_What the task requires:_
Go through the records below and copy out every line holding "linejoin".
== Records provided ==
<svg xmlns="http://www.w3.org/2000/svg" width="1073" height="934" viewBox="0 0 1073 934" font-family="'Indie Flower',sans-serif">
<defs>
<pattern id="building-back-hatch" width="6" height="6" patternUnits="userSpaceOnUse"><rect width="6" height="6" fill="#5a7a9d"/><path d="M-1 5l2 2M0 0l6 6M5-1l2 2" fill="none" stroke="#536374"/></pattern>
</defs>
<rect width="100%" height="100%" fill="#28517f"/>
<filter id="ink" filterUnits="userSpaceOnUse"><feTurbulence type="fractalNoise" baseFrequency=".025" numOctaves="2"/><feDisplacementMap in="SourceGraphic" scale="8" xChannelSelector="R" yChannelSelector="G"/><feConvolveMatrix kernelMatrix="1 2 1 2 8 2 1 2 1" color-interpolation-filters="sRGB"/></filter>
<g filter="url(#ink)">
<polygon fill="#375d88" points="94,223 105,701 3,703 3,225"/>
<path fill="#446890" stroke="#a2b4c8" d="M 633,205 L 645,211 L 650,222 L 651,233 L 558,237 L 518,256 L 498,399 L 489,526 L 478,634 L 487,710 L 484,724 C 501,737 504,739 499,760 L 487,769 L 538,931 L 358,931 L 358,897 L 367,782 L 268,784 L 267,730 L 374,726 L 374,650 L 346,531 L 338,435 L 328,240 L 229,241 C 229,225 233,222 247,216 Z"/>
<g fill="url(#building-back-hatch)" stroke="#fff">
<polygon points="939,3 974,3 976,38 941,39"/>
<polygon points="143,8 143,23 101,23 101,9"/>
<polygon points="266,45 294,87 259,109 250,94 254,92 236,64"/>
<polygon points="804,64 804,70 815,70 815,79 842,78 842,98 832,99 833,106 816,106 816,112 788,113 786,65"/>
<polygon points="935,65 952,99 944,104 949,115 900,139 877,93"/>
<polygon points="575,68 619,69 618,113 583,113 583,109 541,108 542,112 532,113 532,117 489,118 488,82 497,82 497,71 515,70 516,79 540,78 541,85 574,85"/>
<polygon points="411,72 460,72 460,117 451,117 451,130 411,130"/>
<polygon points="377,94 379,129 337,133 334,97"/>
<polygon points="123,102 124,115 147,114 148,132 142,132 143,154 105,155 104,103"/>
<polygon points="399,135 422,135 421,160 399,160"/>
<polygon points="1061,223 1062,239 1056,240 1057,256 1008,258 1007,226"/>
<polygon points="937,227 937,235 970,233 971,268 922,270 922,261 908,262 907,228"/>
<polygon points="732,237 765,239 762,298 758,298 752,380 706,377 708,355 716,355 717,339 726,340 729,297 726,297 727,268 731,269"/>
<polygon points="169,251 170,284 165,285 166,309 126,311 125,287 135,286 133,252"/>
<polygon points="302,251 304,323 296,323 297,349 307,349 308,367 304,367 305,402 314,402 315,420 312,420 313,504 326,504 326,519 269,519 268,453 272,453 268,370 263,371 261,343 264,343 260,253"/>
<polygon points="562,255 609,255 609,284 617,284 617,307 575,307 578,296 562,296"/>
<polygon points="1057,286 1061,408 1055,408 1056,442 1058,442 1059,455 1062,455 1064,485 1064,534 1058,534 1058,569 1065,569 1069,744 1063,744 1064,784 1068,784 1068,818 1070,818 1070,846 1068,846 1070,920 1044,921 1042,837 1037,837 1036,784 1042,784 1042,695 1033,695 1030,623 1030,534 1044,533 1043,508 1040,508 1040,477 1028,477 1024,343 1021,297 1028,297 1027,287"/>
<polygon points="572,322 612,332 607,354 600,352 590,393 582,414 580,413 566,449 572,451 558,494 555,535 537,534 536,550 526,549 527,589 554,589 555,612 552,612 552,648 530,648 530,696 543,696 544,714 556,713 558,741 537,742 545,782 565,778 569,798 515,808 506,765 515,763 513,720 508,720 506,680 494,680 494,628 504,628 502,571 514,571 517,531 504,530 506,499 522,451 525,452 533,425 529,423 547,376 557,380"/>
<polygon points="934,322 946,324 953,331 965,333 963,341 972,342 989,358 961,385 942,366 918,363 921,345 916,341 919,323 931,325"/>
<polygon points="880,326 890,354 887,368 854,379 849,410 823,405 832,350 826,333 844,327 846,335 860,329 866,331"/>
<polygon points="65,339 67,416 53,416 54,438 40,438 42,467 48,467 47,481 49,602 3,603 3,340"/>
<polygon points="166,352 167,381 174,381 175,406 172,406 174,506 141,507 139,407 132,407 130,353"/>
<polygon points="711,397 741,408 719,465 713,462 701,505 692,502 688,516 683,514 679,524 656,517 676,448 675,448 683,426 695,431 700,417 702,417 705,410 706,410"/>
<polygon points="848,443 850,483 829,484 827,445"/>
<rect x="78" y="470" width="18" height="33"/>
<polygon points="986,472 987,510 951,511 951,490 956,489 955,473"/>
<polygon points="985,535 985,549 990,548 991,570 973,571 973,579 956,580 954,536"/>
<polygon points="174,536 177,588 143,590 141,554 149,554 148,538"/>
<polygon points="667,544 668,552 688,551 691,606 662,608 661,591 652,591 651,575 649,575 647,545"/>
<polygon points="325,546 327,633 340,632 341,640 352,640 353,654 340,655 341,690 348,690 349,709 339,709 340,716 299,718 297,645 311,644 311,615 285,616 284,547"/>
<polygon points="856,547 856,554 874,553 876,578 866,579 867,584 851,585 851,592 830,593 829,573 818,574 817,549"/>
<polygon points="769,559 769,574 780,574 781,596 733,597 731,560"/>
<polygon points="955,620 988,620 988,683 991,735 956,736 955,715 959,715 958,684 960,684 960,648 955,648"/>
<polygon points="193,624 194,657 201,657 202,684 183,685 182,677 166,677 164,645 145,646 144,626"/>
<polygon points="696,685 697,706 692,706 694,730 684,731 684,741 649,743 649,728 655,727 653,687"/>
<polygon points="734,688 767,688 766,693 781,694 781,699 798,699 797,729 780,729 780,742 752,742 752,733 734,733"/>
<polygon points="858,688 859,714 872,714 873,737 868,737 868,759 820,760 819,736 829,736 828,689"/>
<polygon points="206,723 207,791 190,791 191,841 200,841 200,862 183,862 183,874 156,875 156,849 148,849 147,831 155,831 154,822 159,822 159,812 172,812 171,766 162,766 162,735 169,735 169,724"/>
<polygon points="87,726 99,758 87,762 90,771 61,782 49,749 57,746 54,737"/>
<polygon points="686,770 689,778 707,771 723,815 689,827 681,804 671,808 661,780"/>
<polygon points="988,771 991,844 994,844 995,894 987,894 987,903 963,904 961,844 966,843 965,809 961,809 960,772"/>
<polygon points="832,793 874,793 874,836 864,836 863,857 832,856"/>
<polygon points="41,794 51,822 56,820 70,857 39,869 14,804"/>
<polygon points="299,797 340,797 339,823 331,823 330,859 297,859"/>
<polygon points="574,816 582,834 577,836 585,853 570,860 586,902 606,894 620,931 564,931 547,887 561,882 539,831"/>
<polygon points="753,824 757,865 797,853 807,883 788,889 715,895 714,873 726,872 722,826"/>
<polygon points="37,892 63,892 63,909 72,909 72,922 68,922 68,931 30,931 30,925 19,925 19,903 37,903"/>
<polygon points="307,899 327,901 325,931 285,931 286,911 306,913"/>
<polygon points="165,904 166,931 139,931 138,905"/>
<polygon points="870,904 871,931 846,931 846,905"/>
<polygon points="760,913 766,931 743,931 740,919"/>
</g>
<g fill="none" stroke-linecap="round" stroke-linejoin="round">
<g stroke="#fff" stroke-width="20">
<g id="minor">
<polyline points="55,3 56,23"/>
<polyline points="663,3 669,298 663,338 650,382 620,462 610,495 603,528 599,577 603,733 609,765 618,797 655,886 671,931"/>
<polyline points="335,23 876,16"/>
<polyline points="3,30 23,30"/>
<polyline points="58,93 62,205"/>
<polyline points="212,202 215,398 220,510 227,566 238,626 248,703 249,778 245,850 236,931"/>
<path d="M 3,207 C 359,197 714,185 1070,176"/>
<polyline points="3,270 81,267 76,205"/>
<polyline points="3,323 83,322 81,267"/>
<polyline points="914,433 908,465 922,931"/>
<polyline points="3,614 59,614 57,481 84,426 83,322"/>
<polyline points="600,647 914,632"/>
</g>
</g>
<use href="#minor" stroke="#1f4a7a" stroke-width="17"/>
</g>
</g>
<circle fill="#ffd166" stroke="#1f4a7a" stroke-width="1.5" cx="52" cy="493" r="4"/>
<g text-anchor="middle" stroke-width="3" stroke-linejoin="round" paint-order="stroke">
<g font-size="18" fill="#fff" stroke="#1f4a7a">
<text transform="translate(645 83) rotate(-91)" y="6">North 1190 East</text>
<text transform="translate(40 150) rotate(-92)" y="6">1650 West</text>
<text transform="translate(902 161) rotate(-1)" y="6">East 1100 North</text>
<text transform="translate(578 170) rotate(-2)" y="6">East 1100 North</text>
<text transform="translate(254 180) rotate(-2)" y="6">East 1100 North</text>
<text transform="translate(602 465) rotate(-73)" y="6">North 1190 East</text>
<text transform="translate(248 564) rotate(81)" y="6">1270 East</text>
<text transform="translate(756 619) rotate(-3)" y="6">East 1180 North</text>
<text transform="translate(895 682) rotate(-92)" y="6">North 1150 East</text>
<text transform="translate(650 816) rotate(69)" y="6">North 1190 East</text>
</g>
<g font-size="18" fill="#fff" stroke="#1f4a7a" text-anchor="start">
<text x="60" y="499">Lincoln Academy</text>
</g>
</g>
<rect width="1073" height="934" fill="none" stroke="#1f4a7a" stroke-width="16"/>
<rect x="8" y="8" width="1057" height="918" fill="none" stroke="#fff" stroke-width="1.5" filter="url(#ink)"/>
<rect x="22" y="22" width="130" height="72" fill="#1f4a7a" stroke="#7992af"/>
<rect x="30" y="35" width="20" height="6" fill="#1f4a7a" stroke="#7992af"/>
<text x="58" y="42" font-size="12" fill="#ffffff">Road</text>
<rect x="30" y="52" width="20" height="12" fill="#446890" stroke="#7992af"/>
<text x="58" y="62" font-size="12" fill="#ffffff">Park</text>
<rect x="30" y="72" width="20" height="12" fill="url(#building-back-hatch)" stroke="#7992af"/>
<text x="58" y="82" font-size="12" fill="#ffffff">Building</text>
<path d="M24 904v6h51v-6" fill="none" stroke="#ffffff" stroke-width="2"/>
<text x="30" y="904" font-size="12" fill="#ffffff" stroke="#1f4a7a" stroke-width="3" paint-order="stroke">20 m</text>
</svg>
===
_Result for this exercise:_
<g fill="none" stroke-linecap="round" stroke-linejoin="round">
<g text-anchor="middle" stroke-width="3" stroke-linejoin="round" paint-order="stroke">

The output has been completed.